We are all a vital part of our environment and our ecology. Barbados is our house, our home. Any action in which we engage ourselves, selfishly or thoughtlessly, which will negatively impact our present or our future, must be abandoned so that 50 years from now, we still have beautiful beaches, clean water resources, more green in our communities than concrete, and no shanty towns.

Our home, our island, must not be used as a dumping ground for the refuse of developed friendly countries. It must be maintained as a sacred place where all life has value and that life – human, animal or otherwise – is respected and nurtured.
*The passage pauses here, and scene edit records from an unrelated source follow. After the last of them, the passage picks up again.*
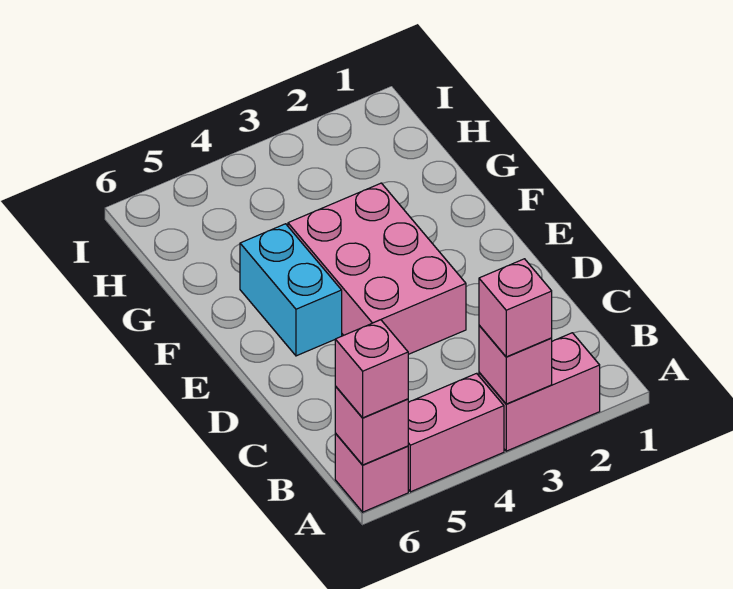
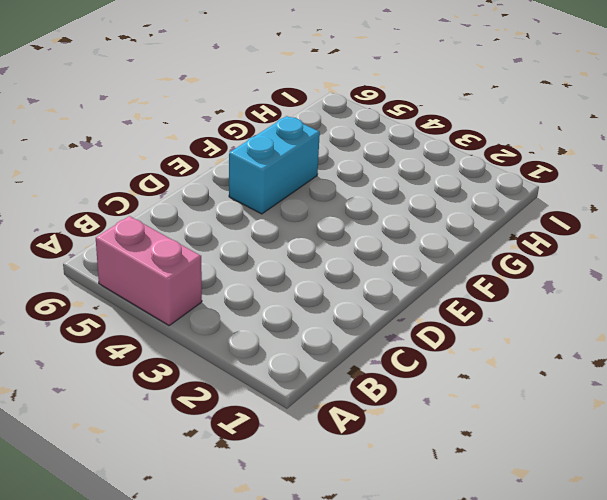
none -> pink 1x2 brick [479,333,600,451]
none -> pink 1x1 brick [335,434,408,512]

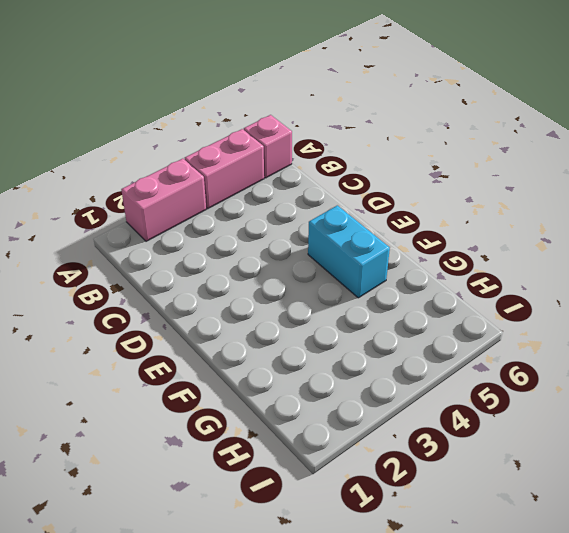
none -> pink 2x3 brick [288,183,466,354]
none -> pink 1x1 brick [479,325,552,404]

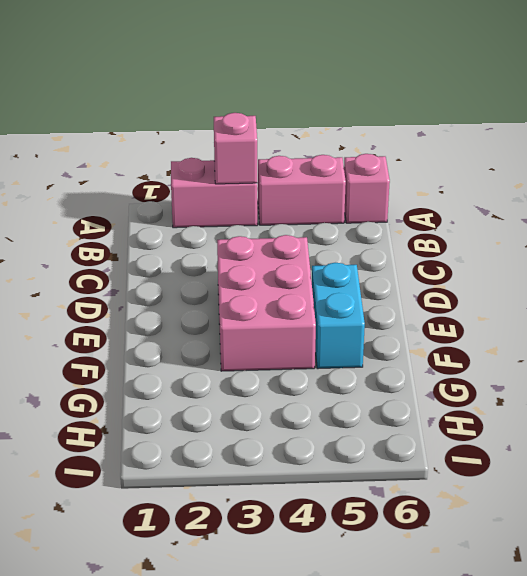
none -> pink 1x1 brick [335,386,408,465]
none -> pink 1x1 brick [479,259,552,357]

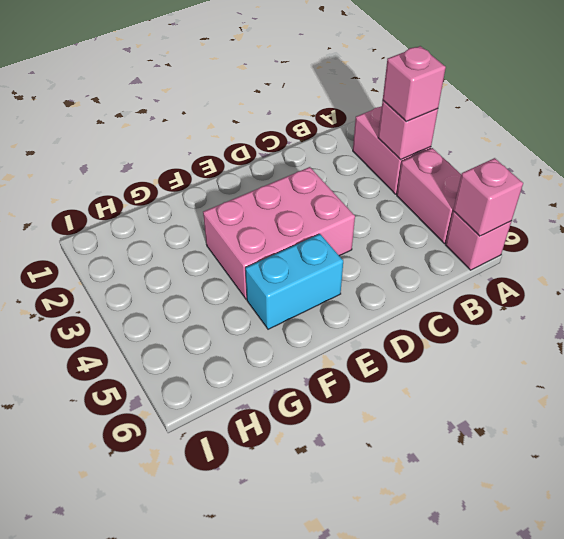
none -> pink 1x1 brick [335,320,408,418]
Economy and ecology are related and interlocking words. They both have to do with house management, whether our personal homes or our island home. It is impossible to efface, mess up, disfigure or damage in any way anyone of them without affecting both of them. Our present influencers of thought must be engaged in training our succeeding generation, the managers of the next 50 years, to be sensitive to the relationship existing between our ecology and our economy.

United effort

Our political leaders must not be the only ones expected to visualise a better future and a better Barbados. This must be the collaborative and united effort of educators, health professionals, ecologists, economists and the clergy, with opportunity for public input.

A progressive and successful next 50 years demands a change of mindset which can embrace the following:

1. Training our youth to be self-reliant and proper managers of the limited natural resources available to them.

Moral boundaries

2. That in the pursuit of new ways to satisfy our pleasure urges, we do not leave behind or jettison the moral, ethical and spiritual boundaries embraced and treasured by our foreparents.

3. Create a conscious awareness, at an early age, about the importance of proper nutrition and health necessary for the prevention and control of illnesses and diseases.

4. Teach in high school, practical skills, money management, investment and business skills.

5. Encourage the use of more indigenous products as well as being involved in research to produce value-added to what we generate on our island.

6. Securing and preserving our coasts from further erosion, while ensuring that nothing is done to deplete our fishing reserves, so vital a food product.

7. Guard against exchanging our heritage and our sovereign rights to the highest bidder who may see our current economic challenges as opportunity to establish outposts as a part of their new colonial outreach efforts.

8. Every day, for the next 50 years, each of us will be given a blank sheet on which to write or design the future of which we want to be a part. When in 50 years your contribution is evaluated, may it be of such quality that your children, your family and our country can be very proud. What you found as a seed was nourished into a fruit-bearing tree.